Нет. Потому что Юлиан вовсе не считал, что обязан жизнью именно им. Конечно, он был чудесным образом спасен во время резни, но это можно было объяснить только божественным вмешательством24. И это вмешательство он приписывал отнюдь не двоим христианским священникам, а защитнику всего его рода божественному Гелиосу. Именно он явился, чтобы взять его за руку и вывести из императорского дворца, этого средоточия гибели, кровопролития и смерти.
IV
На следующий день после той трагической ночи Юлиан по приказу Констанция был отправлен в Вифинию. Констанций поручил заботы о воспитании мальчика епископу Никомидии Евсевию и дал ему указание никогда не говорить с ним о трагической гибели его семьи; не допускать никаких контактов между ним и жителями города; и, наконец, воспитывать его в духе строгого соблюдения требований христианской религии.
Осторожности ради Евсевий предпочел удалить ребенка из Никомидии и отвез его в Астакийскую виллу, находившуюся в сельской местности и принадлежавшую бабке Юлиана со стороны матери. Там мальчик должен был жить в полнейшей изоляции.
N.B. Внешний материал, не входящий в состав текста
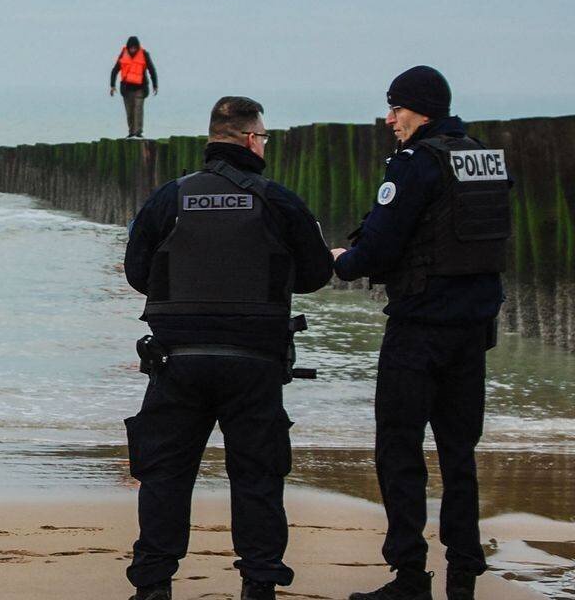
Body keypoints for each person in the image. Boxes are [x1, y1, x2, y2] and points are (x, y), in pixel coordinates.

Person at [123, 97, 333, 600]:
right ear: (248, 139)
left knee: (165, 477)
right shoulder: (278, 200)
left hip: (178, 364)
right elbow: (316, 273)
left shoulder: (169, 198)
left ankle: (153, 586)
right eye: (263, 136)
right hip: (255, 365)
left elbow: (137, 273)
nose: (264, 143)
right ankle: (259, 585)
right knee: (258, 479)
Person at [333, 67, 510, 600]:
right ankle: (463, 573)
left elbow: (382, 248)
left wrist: (342, 262)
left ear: (422, 109)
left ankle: (410, 575)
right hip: (474, 330)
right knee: (460, 454)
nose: (390, 120)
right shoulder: (483, 158)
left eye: (396, 109)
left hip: (420, 330)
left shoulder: (415, 164)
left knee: (399, 449)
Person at [110, 35, 158, 138]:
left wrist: (155, 85)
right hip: (127, 89)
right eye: (131, 48)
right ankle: (131, 132)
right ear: (128, 47)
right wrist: (112, 85)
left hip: (140, 88)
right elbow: (115, 70)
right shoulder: (123, 55)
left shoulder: (144, 54)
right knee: (130, 112)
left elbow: (151, 70)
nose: (132, 50)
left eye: (134, 48)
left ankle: (138, 132)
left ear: (137, 47)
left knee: (138, 109)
Юлиан прибыл в Астакию в ужасном состоянии духа. Ему еще не было семи лет, и его моральное равновесие было подорвано только что пережитыми сценами насилия. Он часто плакал и неожиданно просыпался по ночам с душераздирающим криком.
Бабкина вилла, огромная и роскошная, была для Юлиана скорее тюрьмой. Он не разговаривал с рабами, выполнявшими работы по дому, потому что инстинктивно не доверял им. Если он встречался с кем-нибудь из них в саду или в доме, то опускал голову и молчал; и не зря: все они были соглядатаями, которым Констанций приказал внимательно следить за всеми словами и поступками мальчика.
Кроме них, Юлиан видел только епископа Никомидии Евсевия. Но этот человек вызывал в нем смешанное чувство страха и отвращения. Это был светский епископ; он красил ногти киноварью, а волосы хной, как это часто делали восточные священнослужители. Стараясь в первую очередь угодить императору — не он ли сыграл сомнительную роль в распространении слухов о ложном завещании Константина, послужившем предлогом для уничтожения рода Флавиев? — Евсевий был слишком занят устройством собственных дел и своей епархией, чтобы уделять Юлиану много внимания. Он ограничился тем, что вдолбил ему в голову начатки вероучения, заставил выучить наизусть «Отче наш» и несколько других общепринятых молитв; короче, ознакомил его со всем тем, что позволило бы ему участвовать в богослужении.
К счастью для Юлиана, рядом с ним был Мардоний, честный и образованный раб-сириец, за пятнадцать лет до того бывший воспитателем Басилины. Его тронула несчастная судьба Юлиана, в котором он очень быстро почувствовал большие скрытые способности, и он перенес на него всю ту заботу, с которой раньше относился к его матери. Ребенок почувствовал это и ответил на его любовь страстной привязанностью. Он всю жизнь помнил своего старого учителя и в одном из своих сочинений написал, что доброта Мардония была «лучом солнца, по милости небес прорезавшим ту ночь, с которой он отчаянно боролся»25.
Мардоний дал ему прочитать «Илиаду», «Одиссею», «Труды и дни» Гесиода и подвел его таким образом к «пропилеям»[3] философии. Но он занимался не только тем, чтобы наполнить голову ребенка разнообразными знаниями. Он также учил его формулировать мысли, выстраивать их в правильной последовательности и развил в нем явно выраженную склонность к интеллектуальным рассуждениям.
Да, уроки Мардония стали для Юлиана лучом света. Однако они не могли заставить его забыть о нависшей над его головой смертельной опасности. Солдаты Констанция пощадили его. Но в любую минуту император может пожалеть об этом. А если Констанций нахмурит брови, и стража ворвется в его комнату, чтобы перерезать ему горло, как перерезали горло его отцу? Покуда этого не случилось, о каждом его шаге, о каждом слове императору доносили соглядатаи. Чем взрослее становился Юлиан, тем более несносным казался ему этот полицейский надзор.
Приблизительно в это время он и обнаружил потайную дверь в ограде виллы. Эта находка дала ему возможность время от времени убегать от бдительных очей тюремщиков. Дверца не просто позволяла выйти наружу, она открывала дорогу к свободе. Юлиан воспользовался ею, и позволил себе несколько раз убежать и побродить в окрестностях Астакии. Во время одного из таких побегов он обнаружил узкую тропинку, ведущую к морю. Очень скоро эта дикая местность стала излюбленным местом его прогулок. Именно там однажды он испытал то мистическое состояние, о котором мы уже рассказывали выше… Но какой бы восторг ни приносили такие мгновения, всегда наступал момент, когда ему приходилось возвращаться в свою тюрьму.